*PASSAGE SHOWN:*
Have you ever stopped and considered the topic of ‘happiness’? I did the other day and actually found it quite a perplexing topic of thought – it’s hugely complicated and also kind of frightening.

How do you actually define happiness? And how important is that definition?

Can happiness actually be misleading? can it even be damaging?

Is a desire for happiness natural? Or is the pursuit of it sinful?

I think one thing we can be most certain of is that wherever you look in society we are driven by a desire for happiness. Almost every business claims that ‘if you purchase this product it will bring a level of happiness.’ Varying companies play to the extreme of this ideology; to the point that they don’t just promise happiness at the purchase of their goods but guarantee unhappiness if you neglect to buy into what they offer.

So how do we define happiness and who determines what will make me happy?

In terms of defining ‘happiness’, most dictionaries really struggle to come up with a ‘one size fits all’ definition. It’s a word that is so often used in everyday language that its meaning is too broad. It can range from “I am so happy that it’s not raining today,” to “I am so happy that I married my wife Rebekah” to even “I’m just happy to be alive.” Different contexts obviously convey different expressions of happiness, to the extent that one version of ‘happiness’ can probably end up meaning something entirely different to another version.

In many ways this isn’t really a problem. Of course we will have varying levels and intensities of happiness in our lives. You can’t compare the relief of the fact that it’s not raining today to the sense of relief one gets from surviving a car crash and the happiness to be alive that that brings.

But I think there are certain issues and concerns regarding the understanding of happiness that we need to be mindful of, otherwise what appears at first as happiness can end up bringing devastation.

My first concern is an issue of substance. So often we can be tricked into chasing momentary happiness. A pleasure that is so fleeting that we often find ourselves questioning how worthwhile it was in the first place. This kind of happiness can be so quick and superficial that we may not even feel comfortable calling it happiness – but it’s this kind that society feeds on. My generation has grown up with a “fast food” sort of mentality – “I want quick pleasure and I want it now and if I don’t get it now I won’t be satisfied!” I would argue that more often than not this attitude is very damaging and we can often short change ourselves by fighting for a quick fix and forfeiting something far more glorious and substantial.

For example with the ‘fast food’ analogy then yes the food is readily available and yes it fills the hole but only a fool would build his diet and lifestyle around fast food. It’s quick and easy but in the long term massively detrimental. Who in their right mind would pick a greasy, unhealthy burger over a well prepared and succulent roast dinner – No one!!

This leads us to the next concern of mine, which you can read about in my previous blog entitled; the unconscious choice. Every day people all over the world are making very poor choices in terms of searching for happiness and they are doing it without even fully realising it.

This happens simply as a result of not thinking through the implications of our choices. Joe Bloggs may not directly choose obesity as a lifestyle, but he did choose to eat all those burgers and cakes and chips and as such he ended up at the logical destination.

*DATA FOR REVIEW:*

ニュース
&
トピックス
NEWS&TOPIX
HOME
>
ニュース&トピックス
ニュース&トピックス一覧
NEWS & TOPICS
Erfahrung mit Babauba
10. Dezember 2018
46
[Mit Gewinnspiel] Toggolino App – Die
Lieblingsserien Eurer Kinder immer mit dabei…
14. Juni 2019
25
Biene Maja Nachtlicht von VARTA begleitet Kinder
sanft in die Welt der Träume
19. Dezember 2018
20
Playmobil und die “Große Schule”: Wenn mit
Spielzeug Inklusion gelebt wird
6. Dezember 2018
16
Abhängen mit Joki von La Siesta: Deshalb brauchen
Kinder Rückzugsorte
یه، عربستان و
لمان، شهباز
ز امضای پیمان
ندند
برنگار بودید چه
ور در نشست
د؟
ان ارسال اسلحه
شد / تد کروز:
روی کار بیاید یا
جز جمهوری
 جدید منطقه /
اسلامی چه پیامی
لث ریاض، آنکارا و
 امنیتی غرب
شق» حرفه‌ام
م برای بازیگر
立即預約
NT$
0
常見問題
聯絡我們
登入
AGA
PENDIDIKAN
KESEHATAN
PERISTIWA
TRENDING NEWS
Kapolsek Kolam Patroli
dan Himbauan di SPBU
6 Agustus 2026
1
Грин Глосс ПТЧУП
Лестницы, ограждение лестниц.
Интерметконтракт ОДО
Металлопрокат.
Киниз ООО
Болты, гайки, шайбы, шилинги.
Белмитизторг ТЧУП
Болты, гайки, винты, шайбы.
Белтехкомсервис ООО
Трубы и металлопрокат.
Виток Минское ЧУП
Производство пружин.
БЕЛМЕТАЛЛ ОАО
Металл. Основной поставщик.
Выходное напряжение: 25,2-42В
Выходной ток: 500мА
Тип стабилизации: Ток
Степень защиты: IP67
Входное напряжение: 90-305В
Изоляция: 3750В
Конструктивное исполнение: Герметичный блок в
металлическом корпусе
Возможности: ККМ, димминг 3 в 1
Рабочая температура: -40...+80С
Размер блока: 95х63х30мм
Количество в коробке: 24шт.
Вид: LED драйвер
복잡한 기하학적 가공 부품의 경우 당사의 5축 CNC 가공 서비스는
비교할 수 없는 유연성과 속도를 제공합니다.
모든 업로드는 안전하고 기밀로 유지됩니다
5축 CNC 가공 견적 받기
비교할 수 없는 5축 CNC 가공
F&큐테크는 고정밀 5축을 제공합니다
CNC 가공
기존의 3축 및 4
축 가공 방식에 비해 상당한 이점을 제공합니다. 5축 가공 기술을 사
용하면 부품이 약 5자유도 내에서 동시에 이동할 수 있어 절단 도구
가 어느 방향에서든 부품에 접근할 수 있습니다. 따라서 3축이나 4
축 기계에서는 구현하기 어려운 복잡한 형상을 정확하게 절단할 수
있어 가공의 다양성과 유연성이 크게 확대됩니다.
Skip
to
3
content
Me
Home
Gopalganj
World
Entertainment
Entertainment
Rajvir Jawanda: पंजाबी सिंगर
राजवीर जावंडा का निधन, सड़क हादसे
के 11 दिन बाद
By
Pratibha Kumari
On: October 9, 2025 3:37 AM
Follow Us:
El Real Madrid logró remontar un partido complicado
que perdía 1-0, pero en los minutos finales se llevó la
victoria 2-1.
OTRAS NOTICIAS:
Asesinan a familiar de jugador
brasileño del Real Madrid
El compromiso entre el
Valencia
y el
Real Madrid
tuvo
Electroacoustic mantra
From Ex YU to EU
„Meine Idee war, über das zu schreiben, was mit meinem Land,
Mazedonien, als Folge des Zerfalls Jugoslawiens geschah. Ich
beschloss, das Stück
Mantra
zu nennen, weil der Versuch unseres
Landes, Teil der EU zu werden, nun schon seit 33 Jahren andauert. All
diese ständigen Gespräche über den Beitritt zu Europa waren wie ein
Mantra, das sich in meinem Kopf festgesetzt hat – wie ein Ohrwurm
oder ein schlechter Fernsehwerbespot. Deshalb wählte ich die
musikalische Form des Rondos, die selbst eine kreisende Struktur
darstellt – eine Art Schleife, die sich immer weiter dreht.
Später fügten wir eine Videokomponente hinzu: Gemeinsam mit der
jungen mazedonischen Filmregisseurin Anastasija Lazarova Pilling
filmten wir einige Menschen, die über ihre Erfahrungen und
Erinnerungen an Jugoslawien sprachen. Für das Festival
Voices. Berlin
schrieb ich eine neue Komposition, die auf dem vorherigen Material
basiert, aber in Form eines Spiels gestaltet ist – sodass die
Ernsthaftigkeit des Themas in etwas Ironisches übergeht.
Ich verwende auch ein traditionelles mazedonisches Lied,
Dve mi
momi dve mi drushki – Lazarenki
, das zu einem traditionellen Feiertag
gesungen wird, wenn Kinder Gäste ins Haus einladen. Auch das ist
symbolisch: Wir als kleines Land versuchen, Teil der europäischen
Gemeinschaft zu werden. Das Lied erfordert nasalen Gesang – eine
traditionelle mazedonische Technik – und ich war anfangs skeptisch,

*WHAT THIS EXERCISE ASKS:*
A) Can you copy the records word for word, from their first line down to and including the line containing "6. Dezember 2018"?
B) How would the essay on happiness go on after its final sentence? Write that continuation.
The records are unrelated to the happiness essay.

*ANSWERS TO THE TASKS:*
A)
ニュース
&
トピックス
NEWS&TOPIX
HOME
>
ニュース&トピックス
ニュース&トピックス一覧
NEWS & TOPICS
Erfahrung mit Babauba
10. Dezember 2018
46
[Mit Gewinnspiel] Toggolino App – Die
Lieblingsserien Eurer Kinder immer mit dabei…
14. Juni 2019
25
Biene Maja Nachtlicht von VARTA begleitet Kinder
sanft in die Welt der Träume
19. Dezember 2018
20
Playmobil und die “Große Schule”: Wenn mit
Spielzeug Inklusion gelebt wird
6. Dezember 2018

B)
You see a lot of Christians actually shy away from this idea of pursuing happiness. I don’t, I think it’s a totally Godly characteristic. I would even argue the bible is full of encouragement for believers to pursue pleasure, happiness and fulfilment.

A.W. Tozer once said the following:

“God is committed to your holiness, and not your happiness.”

Now I am a big Tozer fan, in fact he is one of the reasons why I am doing this blog – the tag line at the top is also a quote of Tozer’s, however I feel that this reference to holiness and happiness is unhelpful and misleading.

The reason for my perspective here is simple. True holiness actually brings about true happiness. God’s desire for us to be holy is intrinsically linked to God’s desire for us to be genuinely happy. What I think Tozer is really telling us here is that God is committed to your holiness above your fleeting and sinful sense of happiness – which of course I agree with. But after reading the bible you couldn’t possibly attempt to tell me that God desires our holiness above our happiness.

The pursuit for holiness and the pursuit for happiness is actually the same pursuit.

The problem is what sort of happiness are you pursuing and where are you looking for it? All too often we fight for the less substantial happiness at the expense of something truly wonderful – and we may even do it without realising it.

Just like the chap in the film I mentioned in my last blog; a husband who cheats on his wife because he foolishly prioritised a momentary sense of happiness and pleasure for something that is so much more fulfilling.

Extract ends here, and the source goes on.